Ziya Paşa, 1825 yılında İstanbul’da doğmuştur. Asıl ismi Abdülhamid Ziyaeddin’dir. İyi eğitim almış, Arapça-Farsça ve Fransızca dillerini öğrenmiş, yetkin bir kişidir. Yıllar içerisinde devletin pek çok kanadında görev almıştır. Ancak Ali Paşa’nın sadrazam olmasıyla sarayla ilişiği kesilmiştir. 1865 yılında Yeni Osmanlılar cemiyetine katılmış ve Namık Kemal ile birlikte hareket etmiştir. Yazmış olduğu yazılar ve öne sürdüğü düşünceler nedeniyle Kıbrıs’a tayini çıkınca Namık Kemal ile Avrupa’ya kaçmıştır.

Londra’da Namık Kemal ile Hürriyet gazetesini çıkaran Ziya Paşa, Namık Kemal’in ayrılmasıyla gazetenin sorumluluğunu üstlenmiştir. Hürriyet gazetesi o yıllarda Genç Osmanlılar’ın yayın organı niteliğini taşımaktadır. Bu gazetede dönemin siyasi ve sosyal yapısına yönelik ağır eleştiri yazıları yayımlanmıştır. Gazetede Ziya Paşa tarafından yazılan en dikkat çekici yazı şüphesiz Şiir ve İnşa makalesidir. Ziya Paşa bu makalesinde Türk şiirinin divan edebiyatı etkisinden kurtulması ve Arapça-Farsça kelimelerden arınması gerektiğinin altını çizmiş, halk edebiyatına yakınlaşılması gerektiğini savunmuştur. Kısaca Şiir ve İnşa, dönemin eski-yeni çatışmasının dikkat çekici ürünlerinden biri olmuştur.

Ziya Paşa, Tanzimat dönemi edebiyatının en dikkat çekici üç isminden biridir. Sanatının yanında düşünce dünyasıyla da öne çıkan Ziya Paşa, baskıcı siyasi rejime karşı özgürlükçü ve meşrutiyet yanlısı bir tavır sergilemiştir. Şinasi ve Namık Kemal ile Türk edebiyatının batılılaşma sürecine girmesini sağlamıştır.

Tanzimat döneminde her ne kadar yenileşme, batılılaşma sesleri yükselmeye başlasa da bunu gerçekleştirmek kolay olmamıştır. Zira bu fikirlerin sancaktarlarından biri olan Ziya Paşa dahi ikilik yaşamış, çelişkilere düşmüş ve günün sonunda bu düşüncelerinden dönmüştür. Ziya Paşa’nın saraydan uzaklaşmasına neden olan ve onun tüm muhalif gücünü acımasız bir şekilde gösterdiği Ali Paşa 1871 tarihinde ölünce Ziya Paşa önce yurda sonra da görevlerine geri dönmüştür.

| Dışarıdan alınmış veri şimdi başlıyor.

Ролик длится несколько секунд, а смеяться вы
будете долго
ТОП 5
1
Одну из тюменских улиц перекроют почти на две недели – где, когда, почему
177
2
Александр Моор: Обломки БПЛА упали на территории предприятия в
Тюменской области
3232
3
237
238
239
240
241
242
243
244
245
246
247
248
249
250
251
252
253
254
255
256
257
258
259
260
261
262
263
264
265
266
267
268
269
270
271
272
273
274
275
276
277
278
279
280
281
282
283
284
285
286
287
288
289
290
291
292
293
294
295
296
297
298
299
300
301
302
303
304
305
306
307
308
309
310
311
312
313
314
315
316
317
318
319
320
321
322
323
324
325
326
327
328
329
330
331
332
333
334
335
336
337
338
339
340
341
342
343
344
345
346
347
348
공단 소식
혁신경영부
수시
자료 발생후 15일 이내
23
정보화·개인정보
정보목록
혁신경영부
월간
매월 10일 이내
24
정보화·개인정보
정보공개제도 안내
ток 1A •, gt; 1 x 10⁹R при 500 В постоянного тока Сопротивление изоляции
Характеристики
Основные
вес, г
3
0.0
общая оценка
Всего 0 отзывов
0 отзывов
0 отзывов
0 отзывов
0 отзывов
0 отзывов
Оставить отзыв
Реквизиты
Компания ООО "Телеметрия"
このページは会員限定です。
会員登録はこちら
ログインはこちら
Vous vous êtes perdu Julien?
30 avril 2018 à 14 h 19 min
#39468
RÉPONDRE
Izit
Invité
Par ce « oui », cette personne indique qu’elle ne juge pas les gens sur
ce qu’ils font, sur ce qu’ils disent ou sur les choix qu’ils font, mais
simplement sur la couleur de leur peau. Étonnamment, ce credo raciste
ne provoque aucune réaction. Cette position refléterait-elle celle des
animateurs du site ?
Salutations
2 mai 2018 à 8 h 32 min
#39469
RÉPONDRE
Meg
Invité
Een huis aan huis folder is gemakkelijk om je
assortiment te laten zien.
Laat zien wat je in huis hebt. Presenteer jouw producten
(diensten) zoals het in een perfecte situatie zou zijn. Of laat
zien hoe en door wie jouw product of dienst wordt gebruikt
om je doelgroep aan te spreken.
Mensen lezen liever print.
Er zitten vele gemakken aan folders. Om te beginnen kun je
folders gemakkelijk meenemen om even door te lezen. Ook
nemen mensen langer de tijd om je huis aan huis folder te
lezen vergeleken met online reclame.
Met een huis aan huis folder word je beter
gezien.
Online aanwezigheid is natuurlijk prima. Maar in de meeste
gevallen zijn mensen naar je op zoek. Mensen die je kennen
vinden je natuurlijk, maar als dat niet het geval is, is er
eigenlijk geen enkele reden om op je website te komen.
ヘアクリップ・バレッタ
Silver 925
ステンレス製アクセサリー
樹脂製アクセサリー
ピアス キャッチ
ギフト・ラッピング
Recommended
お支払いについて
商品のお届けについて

1874 tarihinde Türk edebiyatının en önemli edebiyat olaylarından birini doğuracak olan Harabat Antolojisi’ni yayımladı. Bu antolojinin mukaddime bölümünde Tanzimat edebiyatı içerisinde savunduğu tüm görüşlere karşı bir tutum sergiledi. Halk şiirinden uzaklaşıp divan şiirini savundu. Dilden arındırılması gerektiğini düşündüğü Arapça-Farsça kelimelerin dildeki yerini önemseyen ifadelere yer verdi. Bu çelişkili dönüşü, Namık Kemal ile arasını açtı.

Ziya Paşa’nın edebiyatının iki dönemi vardır. Birbirine zıt bu iki döneme rağmen Ziya Paşa’nın daha çok divan şiiri geleneğini benimsediğini söylemek mümkündür. Şair biçim olarak eski edebiyata bağlıdır, içerik olarak da özellikle ilk döneminde Batılı düşünceleri şiirine yansıtmıştır. Bunun yanı sıra adalet, hak, hürriyet gibi konuları da işlemiştir. Terci-i Bend ve Terkib-i Bend en önemli iki şiiridir.